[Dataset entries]
____________

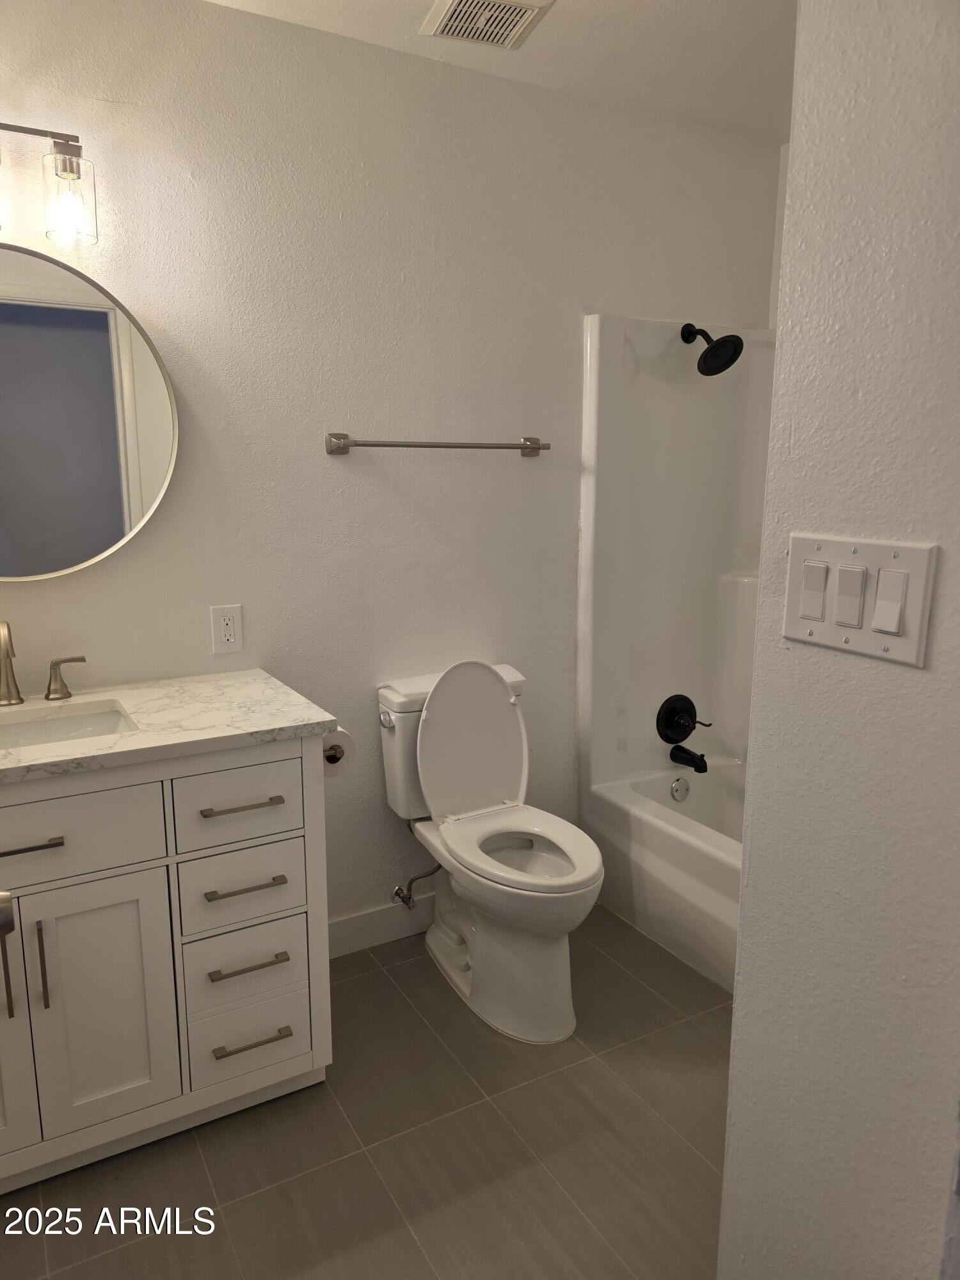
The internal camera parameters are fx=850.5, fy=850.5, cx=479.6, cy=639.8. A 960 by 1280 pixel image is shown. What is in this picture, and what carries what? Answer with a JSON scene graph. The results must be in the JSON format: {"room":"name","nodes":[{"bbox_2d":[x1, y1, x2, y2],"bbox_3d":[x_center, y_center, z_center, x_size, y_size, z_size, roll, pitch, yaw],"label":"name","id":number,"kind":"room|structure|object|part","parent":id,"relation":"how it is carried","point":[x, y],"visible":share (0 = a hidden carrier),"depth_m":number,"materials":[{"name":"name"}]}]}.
{"room":"bathroom","nodes":[
{"label":"bathroom","id":0,"kind":"room"},
{"bbox_2d":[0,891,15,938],"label":"door knob","id":1,"kind":"object","parent":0,"point":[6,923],"visible":0.98,"depth_m":0.84,"materials":[{"name":"metal"}]},
{"bbox_2d":[0,901,730,1279],"bbox_3d":[0.251,1.185,1.381,3.253,0.060,2.856,-6,13,-29],"label":"floor","id":2,"kind":"structure","parent":0,"point":[397,966],"depth_m":1.77,"materials":[{"name":"tile"}]},
{"bbox_2d":[0,737,334,1195],"bbox_3d":[-0.891,0.618,1.820,1.032,0.878,0.579,-6,13,-29],"label":"vanity cabinet","id":3,"kind":"object","parent":2,"relation":"on","point":[35,802],"visible":0.92,"depth_m":1.70,"materials":[{"name":"white paint"}]},
{"bbox_3d":[-0.911,0.620,1.639,0.014,0.187,0.031,-6,13,-29],"label":"pull","id":4,"kind":"part","parent":3,"relation":"part of","materials":[{"name":"metal"}]},
{"bbox_3d":[-1.029,0.771,1.634,0.305,0.591,0.068,-6,13,-29],"label":"cabinet door","id":5,"kind":"part","parent":3,"relation":"part of","materials":[{"name":"white"}]},
{"bbox_3d":[-0.885,0.390,1.607,0.164,0.013,0.053,-6,13,-29],"label":"drawer pull","id":6,"kind":"part","parent":3,"relation":"part of","materials":[{"name":"metal"}]},
{"bbox_3d":[-0.861,0.637,1.678,0.013,0.184,0.032,-6,13,-29],"label":"vertical pull","id":7,"kind":"part","parent":3,"relation":"part of","materials":[{"name":"metal"}]},
{"bbox_3d":[-0.875,0.385,1.615,0.486,0.154,0.029,-6,13,-29],"label":"drawer","id":8,"kind":"part","parent":3,"relation":"part of","materials":[{"name":"white paint"}]},
{"bbox_3d":[-0.779,0.759,1.762,0.240,0.539,0.038,-6,13,-29],"label":"cabinet door","id":9,"kind":"part","parent":3,"relation":"part of","materials":[{"name":"white"}]},
{"bbox_2d":[0,667,341,784],"bbox_3d":[-0.872,0.180,1.783,0.976,0.031,0.620,-6,13,-29],"label":"countertop","id":10,"kind":"structure","parent":3,"relation":"on","point":[280,724],"depth_m":1.78,"materials":[{"name":"white stone"}]},
{"bbox_2d":[0,619,86,706],"bbox_3d":[-1.019,0.048,1.851,0.301,0.191,0.161,-6,13,-29],"label":"faucet","id":11,"kind":"object","parent":10,"relation":"on","point":[19,697],"visible":0.99,"depth_m":1.88,"materials":[{"name":"silver metal"}]},
{"bbox_2d":[0,700,135,750],"bbox_3d":[-0.941,0.275,1.765,0.467,0.133,0.342,-6,13,-29],"label":"sink","id":12,"kind":"object","parent":10,"relation":"in","point":[70,722],"visible":0.45,"depth_m":1.92,"materials":[{"name":"white ceramic"}]},
{"bbox_3d":[-0.516,0.340,1.821,0.245,0.157,0.028,-6,13,-29],"label":"drawer","id":13,"kind":"part","parent":3,"relation":"part of","materials":[{"name":"white"}]},
{"bbox_3d":[-0.512,0.352,1.829,0.149,0.012,0.052,-6,13,-29],"label":"drawer pull","id":14,"kind":"part","parent":3,"relation":"part of","materials":[{"name":"metal"}]},
{"bbox_3d":[-0.528,0.543,1.885,0.235,0.151,0.031,-6,13,-29],"label":"drawer","id":15,"kind":"part","parent":3,"relation":"part of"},
{"bbox_3d":[-0.530,0.719,1.910,0.231,0.147,0.039,-6,13,-29],"label":"drawer","id":16,"kind":"part","parent":3,"relation":"part of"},
{"bbox_3d":[-0.513,0.533,1.855,0.153,0.013,0.052,-6,13,-29],"label":"drawer pull","id":17,"kind":"part","parent":3,"relation":"part of","materials":[{"name":"metal"}]},
{"bbox_3d":[-0.531,0.892,1.942,0.230,0.165,0.040,-6,13,-29],"label":"drawer","id":18,"kind":"part","parent":3,"relation":"part of","materials":[{"name":"white"}]},
{"bbox_3d":[-0.516,0.715,1.891,0.153,0.013,0.053,-6,13,-29],"label":"drawer pull","id":19,"kind":"part","parent":3,"relation":"part of","materials":[{"name":"metal"}]},
{"bbox_3d":[-0.508,0.889,1.911,0.154,0.012,0.052,-6,13,-29],"label":"drawer pull","id":20,"kind":"part","parent":3,"relation":"part of","materials":[{"name":"metal"}]},
{"bbox_2d":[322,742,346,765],"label":"toilet paper holder","id":21,"kind":"object","parent":3,"relation":"attached to","point":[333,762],"visible":0.22,"depth_m":1.93,"materials":[{"name":"metal"}]},
{"bbox_2d":[321,728,355,777],"bbox_3d":[-0.367,0.258,2.027,0.105,0.107,0.159,-6,13,-29],"label":"toilet paper roll","id":22,"kind":"object","parent":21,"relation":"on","point":[331,751],"visible":0.36,"depth_m":1.98,"materials":[{"name":"white paper"}]},
{"bbox_2d":[374,659,602,1044],"bbox_3d":[0.054,0.525,2.288,0.435,0.874,0.735,-6,13,-29],"label":"toilet","id":23,"kind":"object","parent":2,"relation":"on","point":[439,729],"visible":0.99,"depth_m":2.28,"materials":[{"name":"white ceramic"}]},
{"bbox_3d":[-0.260,0.221,2.358,0.036,0.036,0.061,-6,13,-29],"label":"flush lever","id":24,"kind":"part","parent":23,"relation":"part of","materials":[{"name":"silver metal"}]},
{"bbox_3d":[-0.039,0.300,2.485,0.382,0.446,0.198,-6,13,-29],"label":"toilet lid","id":25,"kind":"part","parent":23,"relation":"part of","materials":[{"name":"white plastic"}]},
{"bbox_3d":[0.093,0.547,2.281,0.396,0.044,0.495,-6,13,-29],"label":"toilet seat","id":26,"kind":"part","parent":23,"relation":"part of","materials":[{"name":"white plastic"}]},
{"bbox_2d":[583,758,743,994],"bbox_3d":[1.035,0.768,2.390,0.776,0.362,1.532,-6,13,-29],"label":"bathtub","id":27,"kind":"object","parent":2,"relation":"on","point":[649,832],"visible":0.33,"depth_m":2.56,"materials":[{"name":"white plastic"}]},
{"bbox_2d":[669,776,689,800],"bbox_3d":[0.685,0.511,2.903,0.072,0.079,0.027,-6,13,-29],"label":"overflow drain","id":28,"kind":"object","parent":27,"relation":"attached to","point":[679,786],"visible":0.98,"depth_m":2.89,"materials":[{"name":"silver metal"}]},
{"bbox_2d":[0,0,782,944],"bbox_3d":[-0.278,-0.300,2.417,3.094,2.461,0.120,-6,13,-29],"label":"back wall","id":29,"kind":"structure","parent":0,"point":[196,624],"depth_m":2.25,"materials":[{"name":"white paint"}]},
{"bbox_2d":[0,120,97,249],"bbox_3d":[-1.031,-0.940,1.686,0.502,0.240,0.166,-6,13,-29],"label":"vanity light","id":30,"kind":"object","parent":29,"relation":"attached to","point":[67,168],"visible":1,"depth_m":1.75,"materials":[{"name":"metal"}]},
{"bbox_3d":[-0.871,-0.936,1.810,0.092,0.155,0.099,-6,13,-29],"label":"glass shade","id":31,"kind":"part","parent":30,"relation":"part of","materials":[{"name":"clear glass"}]},
{"bbox_2d":[0,243,179,580],"bbox_3d":[-1.084,-0.476,1.827,0.816,0.732,0.031,-6,13,-29],"label":"round mirror","id":32,"kind":"object","parent":29,"relation":"attached to","point":[151,466],"visible":1,"depth_m":1.92,"materials":[{"name":"mirror"}]},
{"bbox_2d":[209,603,243,653],"bbox_3d":[-0.644,-0.028,2.164,0.078,0.124,0.009,-6,13,-29],"label":"electrical outlet","id":33,"kind":"object","parent":29,"relation":"attached to","point":[228,633],"visible":0.99,"depth_m":2.16,"materials":[{"name":"white plastic"}]},
{"bbox_2d":[328,892,436,958],"bbox_3d":[-0.179,0.842,2.621,1.092,0.113,0.013,-6,13,-29],"label":"baseboard","id":34,"kind":"structure","parent":29,"relation":"attached to","point":[365,918],"depth_m":2.54,"materials":[{"name":"white paint"}]},
{"bbox_2d":[391,862,441,909],"bbox_3d":[-0.183,0.702,2.522,0.134,0.184,0.078,-6,13,-29],"label":"water supply valve","id":35,"kind":"object","parent":29,"relation":"attached to","point":[399,891],"visible":0.96,"depth_m":2.52,"materials":[{"name":"silver metal"}]},
{"bbox_2d":[324,431,551,455],"bbox_3d":[-0.093,-0.544,2.366,0.682,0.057,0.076,-6,13,-29],"label":"towel bar","id":36,"kind":"object","parent":29,"relation":"attached to","point":[526,447],"visible":0.98,"depth_m":2.30,"materials":[{"name":"silver metal"}]},
{"bbox_2d":[575,315,776,803],"bbox_3d":[0.989,-0.168,2.260,0.781,1.529,1.428,-6,13,-29],"label":"shower surround","id":37,"kind":"object","parent":29,"relation":"attached to","point":[605,767],"visible":0.62,"depth_m":2.79,"materials":[{"name":"white plastic"}]},
{"bbox_2d":[656,693,712,743],"bbox_3d":[0.700,0.278,2.921,0.181,0.176,0.076,-6,13,-29],"label":"shower valve","id":38,"kind":"object","parent":37,"relation":"attached to","point":[694,722],"visible":0.99,"depth_m":2.91,"materials":[{"name":"black metal"}]},
{"bbox_2d":[667,743,708,771],"bbox_3d":[0.718,0.399,2.904,0.063,0.079,0.152,-6,13,-29],"label":"tub spout","id":39,"kind":"object","parent":37,"relation":"attached to","point":[689,754],"visible":0.98,"depth_m":2.89,"materials":[{"name":"black metal"}]},
{"bbox_2d":[682,322,744,375],"bbox_3d":[0.701,-0.902,2.599,0.148,0.174,0.207,-6,13,-29],"label":"shower head","id":40,"kind":"object","parent":37,"relation":"attached to","point":[708,351],"visible":0.99,"depth_m":2.57},
{"bbox_2d":[204,0,797,144],"bbox_3d":[0.334,-1.306,0.939,3.274,0.101,2.901,-6,13,-29],"label":"ceiling","id":41,"kind":"structure","parent":0,"point":[565,28],"depth_m":2.15,"materials":[{"name":"white paint"}]},
{"bbox_2d":[419,0,554,48],"bbox_3d":[0.015,-1.454,1.980,0.245,0.017,0.258,-4,12,-19],"label":"ceiling vent","id":42,"kind":"object","parent":41,"relation":"attached to","point":[460,1],"visible":0.99,"depth_m":1.99,"materials":[{"name":"white"}]},
{"bbox_2d":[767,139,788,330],"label":"side wall","id":43,"kind":"structure","parent":0,"point":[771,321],"depth_m":2.87,"materials":[{"name":"white paint"}]},
{"bbox_2d":[716,0,959,1279],"bbox_3d":[0.623,0.054,0.738,0.129,2.428,1.084,-6,13,-29],"label":"right wall","id":44,"kind":"structure","parent":0,"point":[742,1044],"depth_m":0.95,"materials":[{"name":"white paint"}]},
{"bbox_2d":[782,533,938,665],"bbox_3d":[0.400,-0.047,0.921,0.015,0.120,0.174,-6,13,-29],"label":"light switch","id":45,"kind":"object","parent":44,"relation":"attached to","point":[816,624],"visible":0.97,"depth_m":0.91,"materials":[{"name":"white plastic"}]}
]}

____________

Task goal>
Whenever the word "bathroom" shows up in a line of the entries, copy that line.

Solution for this task>
{"room":"bathroom","nodes":[
{"label":"bathroom","id":0,"kind":"room"},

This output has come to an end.